Serikat buruh (PT BITRATEX, SPN PT. SAE APPAREL, SPN PT. SPD, SPN PT. RODEO, BPP FSBI, FARKES, DPD SPN, SPMI) yang tergabung dalam GERBANG ( Gerakan Buruh Semarang ) baru-baru ini (tanggal 15 September 2006) melancarkan protes kerasnya perihal UMK Kota Semarang yang masih jauh tertinggal dari Kota Kudus ( tercatat pada tahun 2005 UMR sebesar Rp 586.000;00 yang masih sering dilanggar oleh pengusaha). Keputusan Walikota perihal UMK tahun 2007 sebesar Rp 632.500/bulan masih di rasa buruh jauh dari KHL (Kebutuhan Hidup Layak). Menurut hasil survey GERBANG, KHL di Semarang pada tahun 2004 sudah mencapai Rp 951.275/bulan. Sedang untuk tahun 2007 KHL sudah mencapai Rp 1.019.000/ perbulan. Sehingga cukup naif manakala kebijakan UMK walikota masih jauh dari yang diharapkan. Padahal hal tersebut telah diamanahkan dalam UU No. 13 tahun 2003 tentang ketenagakerjaan khususnya pasal 88.


Fenomena penertiban, bahasa lain dari penggusuran atau pengusiran PKL menjadi tontonan sehari-hari. Kebringasan satpol PP yang notabenenya adalah warga sipil juga dengan pentungan ditangannya telah menciptakan suasana yang miris dan mencekam. Hal inilah yang harus di selesaikan oleh Pemkot sebagai institusi yang bertanggung jawab terhadap kesejahteraan rakyatnya. Himpitan ekonomi yang semakin keras mencekik warga telah memaksanya menjadi Pedagang Kaki Lima yang seharusnya diapresiasi oleh pemkot karena telah meringankan beban pemerintah dalam menjamin kesejahteraan warganya. Tugas besar bagi pemerintah adalah bagaimana melakukan pembinaan yang berdampak pada meningkatnya income PKL bukan pembinaan yang sedikit demi sedikit membunuh PKL. Dan sampai sekarang kebijakan pemerintah kota lebih dititik beratkan pada pembangunan mall, ruko, hotel yang sedikit demi sedikit akan mematikan warganya. Tercatat ada beberapa kasus yang melibatkan pemkot dalam konspirasi yang sangat tidak manusiawi. Pembanguna hotel Gumaya di Jayanggaten telah mengantarkan warga disekitarnya sebagai warga yang termarginalkan dan lagi IMB ( Izin Mendirikan Bangunan ) tersebut belum disertai AMDAL ( Analisis mengenai Dampak Lingkungan). Dan masih banyak lagi kasus pertanahan di Semarang yang berdampak pada kelangsungan hidup warganya, misalnya kasus Cakrawala Baru, Pembangunan SPBU Menoreh dsb.
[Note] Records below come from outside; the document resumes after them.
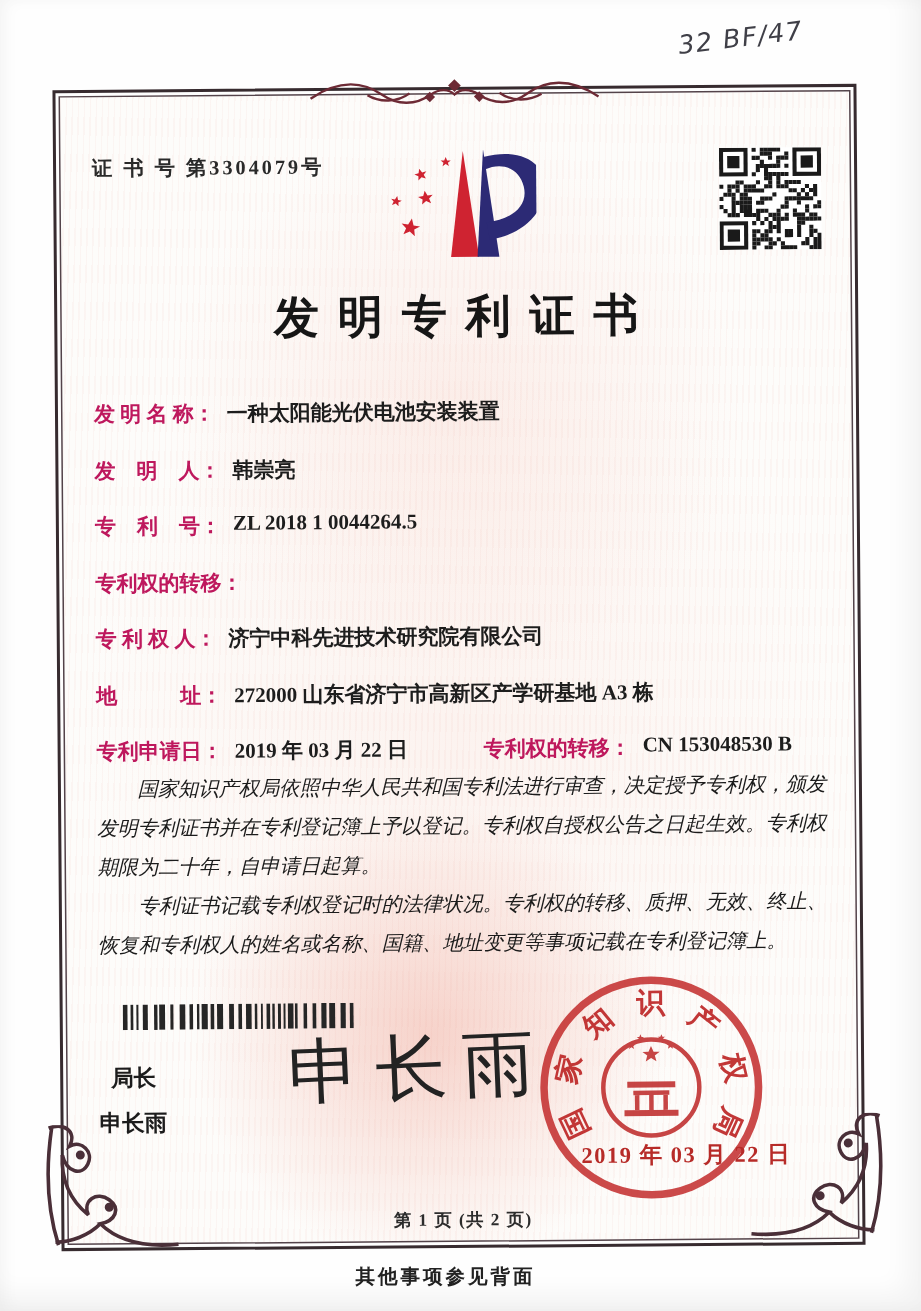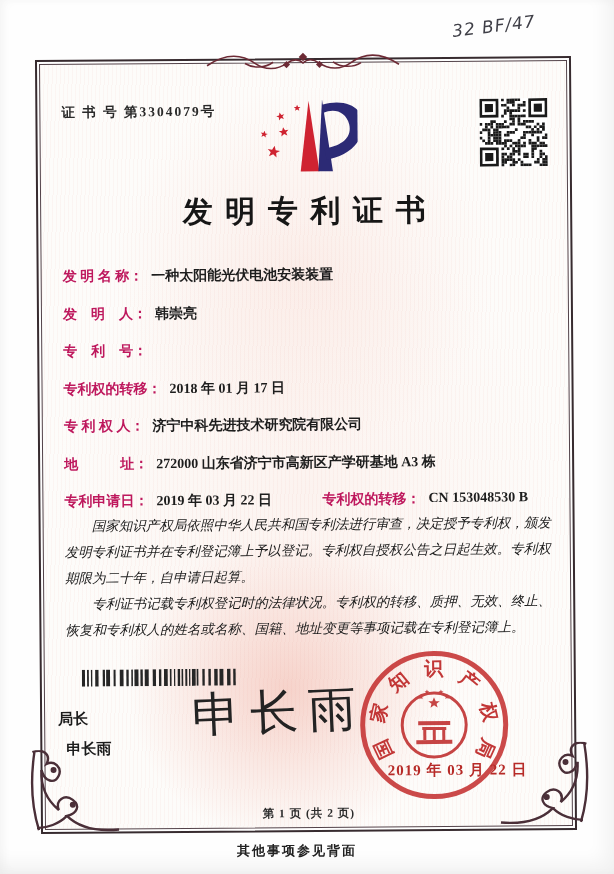--- a/index.html
+++ b/index.html
@@ -329,6 +329,7 @@
       </div>
       <div class="frow">
         <span class="flabel">专　利　号：</span>
+        <span class="fvalue">ZL 2018 1 0044264.5</span>
       </div>
       <div class="frow">
         <span class="flabel">专利权的转移：</span>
Di sektor budaya, Semarang termasuk kota yang masih “acuh-tak acuh” dengan apresiasi budaya. TBRS ( Taman Budaya Raden Saleh) yang menjadi salah satu kebanggaan sejarah kebudayaan warga Semarang semakin terhimpit dan semakin tereliminasi fungsinya karena munculnya proyek investasi dalam payung kapitalisme yaitu Taman Wonderia di sampingnya. Dengan dalih sebagai konsekuensi logis dari kota industri, maka pemerintah kota harus menyediakan sarana prasarana hiburan bagi warganya. Dan terbukti dari kebijakan tersebut, warga semarang semakin tidak “arif”, jauh dari sikap adiluhung karena suhu kota yang panas dengan kepulan asap industrialisasi tanpa diimbangi dengan penguatan sektor budaya. Warisan budaya yang berupa bangunan-banguna kuno yang seharusnya dijadikan cagar budaya semakin dibiarkan tak terurus. Sehingga bangunan-banguna bersejarah tersebut semakin menghilang, lenyap ditelan umur zaman atau dihancurkan untuk kepentingan proyek kapitalisme. Misalkan Lawang Sewu, Kota Lama, Gereja Bledug dan berbagai banguan kuno bersejarah lainnya.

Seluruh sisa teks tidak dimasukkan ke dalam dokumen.